From A.W. Tozer's The Knowledge of the Holy:
To know God is at once the easiest and the most difficult thing in the world. It is easy because the knowledge is not won by hard mental toil, but is something freely given. As sunlight falls free on the open field, so the knowledge of the holy God is a free gift to men who are open to receive it.
But this knowledge is difficult because there are conditions to be met and the obstinate nature of fallen man does not take kindly to them. Let me present a brief summary of these conditions as taught by the Bible and repeated through the centuries by the holiest, sweetest saints the world has ever known:
- First, we must forsake our sins. The belief that a holy God cannot be known by men of confirmed evil lives is not new to the Christian religion.
- Second, there must be an utter committal of the whole life to Christ in faith. This is what it means to "believe in Christ." It involves a volitional and emotional attachment to Him accompanied by a firm purpose to obey Him in all things. This requires that we keep His commandments, carry our cross, and love God and our fellow men.

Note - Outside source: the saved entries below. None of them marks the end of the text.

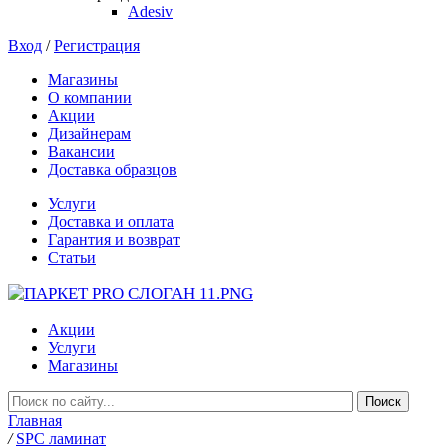
Adesiv
Вход
/
Регистрация
Магазины
О компании
Акции
Дизайнерам
Вакансии
Доставка образцов
Услуги
Доставка и оплата
Гарантия и возврат
Статьи
Акции
Услуги
Магазины
Главная
/
SPC ламинат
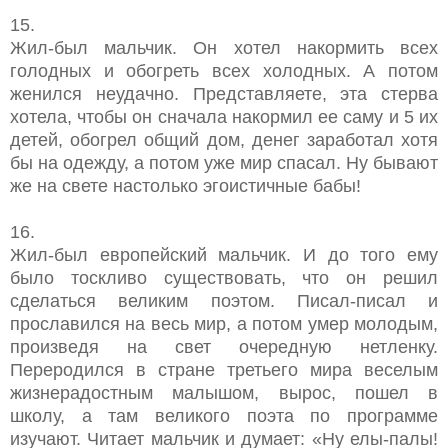
15.
Жил-был мальчик. Он хотел накормить всех
голодных и обогреть всех холодных. А потом
женился неудачно. Представляете, эта стерва
хотела, чтобы он сначала накормил ее саму и 5 их
детей, обогрел общий дом, денег заработал хотя
бы на одежду, а потом уже мир спасал. Ну бывают
же на свете настолько эгоистичные бабы!
16.
Жил-был европейский мальчик. И до того ему
было тоскливо существовать, что он решил
сделаться великим поэтом. Писал-писал и
прославился на весь мир, а потом умер молодым,
произведя на свет очередную нетленку.
Переродился в стране третьего мира веселым
жизнерадостным малышом, вырос, пошел в
школу, а там великого поэта по программе
изучают. Читает мальчик и думает: «Ну елы-палы!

- Third, there must be a reckoning of ourselves to have died unto sin and to be alive unto God in Christ Jesus, followed by a throwing open of the entire personality to the inflow of the Holy Spirit. Then we must practice whatever self-discipline is required to walk in the Spirit, and trample under our feet the lusts of the flesh.
- Fourth, we must boldly repudiate the cheap values of the fallen world and become completely detached in spirit from everything that unbelieving men set their hearts upon, allowing ourselves only the simplest enjoyments of nature which God has bestowed alike upon the just and the unjust.
- Fifth, we must practice the art of long and loving meditation upon the majesty of God. This will take some effort, for the concept of majesty has all but disappeared from the human race.
- Sixth, as the knowledge of God becomes more wonderful, greater service to our fellow men will become for us imperative. This blessed knowledge is not given to be enjoyed selfishly. The more perfectly we know God the more we will feel the desire to translate the new-found knowledge into deeds of mercy toward suffering humanity. The God who gave all to us will continue to give all through us as we come to know Him better.